Cladding layer 3, AlGaInP active layer 4, n-type AlGa
An In P clad layer 5, a semiconductor substrate a p-type AlGaInP current blocking layer 6, n-type AlGaAs contact layer 7 are sequentially stacked, formed on the lower surface of the contact layer anode electrode 8 is formed on the upper surface 7 and the substrate layer 1 And the cathode electrode 9 is formed. The other parts except the anode electrode 8 are similar to the conventional light emitting diode. Further, as shown by the broken line, the metal thin wire 1 made of Au is formed on the anode electrode 8.
0 is bonded.

Claims (4)

[Claims] 1. In a compound semiconductor device having an electrode on a compound semiconductor region containing Al, an ohmic contact layer in which the electrode is in ohmic contact with the compound semiconductor region, and the ohmic contact layer for preventing Al diffusion.
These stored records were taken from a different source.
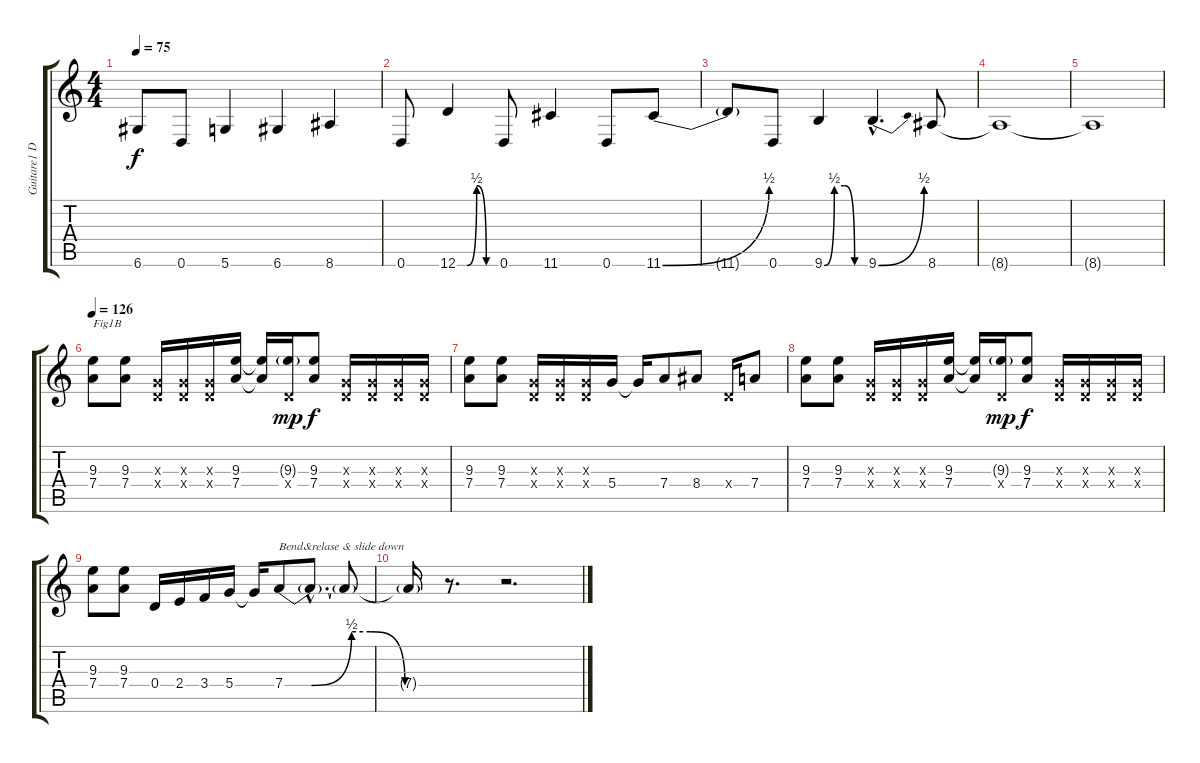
\track ("Guitare1 Dr-D" "Guitare1 D") {instrument distortionguitar}
\staff {score tabs}
\tuning (E4 B3 G3 D3 A2 D2) {hide}
\ts (4 4)
\tempo 75
\clef g2
\ks c
6.6{t}.8{dy f} 0.6.8 5.6.4 6.6.4 8.6.4 |
0.6.8 12.6{be (custom 0 0 15 0 30 2 45 0 60 0)}.4 0.6.8 11.6.4 0.6.8 11.6{be (bend 0 0 60 2)}.8 |
11.6{t}.8 0.6.8 9.6{be (custom 0 0 15 2 30 2 45 0 60 0)}.4 9.6{be (bend 0 0 60 2) hac}.4{d} 8.6.8 |
8.6{t}.1 |
8.6{t}.1 |
\tempo 126
(9.3 7.4).8{txt "Fig1B"} (9.3 7.4).8 (0.3{x} 0.4{x}).16 (0.3{x} 0.4{x}).16 (0.3{x} 0.4{x}).16 (9.3 7.4).16 (9.3{t} 7.4{t}).16 (9.3{g} 0.4{x}).16{dy mp} (9.3 7.4).8{dy f} (0.3{x} 0.4{x}).16 (0.3{x} 0.4{x}).16 (0.3{x} 0.4{x}).16 (0.3{x} 0.4{x}).16 |
(9.3 7.4).8 (9.3 7.4).8 (0.3{x} 0.4{x}).16 (0.3{x} 0.4{x}).16 (0.3{x} 0.4{x}).16 5.4.16 5.4{t}.16 7.4.8 8.4.8 0.4{x}.16 7.4.8 |
(9.3 7.4).8 (9.3 7.4).8 (0.3{x} 0.4{x}).16 (0.3{x} 0.4{x}).16 (0.3{x} 0.4{x}).16 (9.3 7.4).16 (9.3{t} 7.4{t}).16 (9.3{g} 0.4{x}).16{dy mp} (9.3 7.4).8{dy f} (0.3{x} 0.4{x}).16 (0.3{x} 0.4{x}).16 (0.3{x} 0.4{x}).16 (0.3{x} 0.4{x}).16 |
(9.3 7.4).8 (9.3 7.4).8 0.4.16 2.4.16 3.4.16 5.4.16 5.4{t}.16 7.4{be (custom 0 0 10 0 25 2 32 2 45 0 60 0)}.8{txt "Bend&relase & slide down"} 7.4{hac t}.8{d} 7.4{t}.8 |
7.4{t}.16 r.8{d} r.2{d}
Ti (titanium), N (nitrogen) and O (oxygen) formed on the contact layer
And a connection metal layer formed on the diffusion barrier layer by a material capable of connecting a metal lead member. 2. The connection metal layer is an Au layer, and the electrode further has a Ti layer between the diffusion barrier layer and the connection metal layer. Compound semiconductor device. 3. The compound semiconductor region is an AlGaAs semiconductor region, and the ohmic contact layer is AuGeNi.
3. The compound semiconductor device according to claim 1, wherein the compound semiconductor device is a layer or AuBe, and the electrode further has an Au layer between the ohmic contact layer and the diffusion barrier layer. 4. The diffusion barrier layer is a layer having a composition in which Ti is 15 to 30 atom% N is 45 to 80 atom% O is 5 to 25 atom%. The compound semiconductor device described.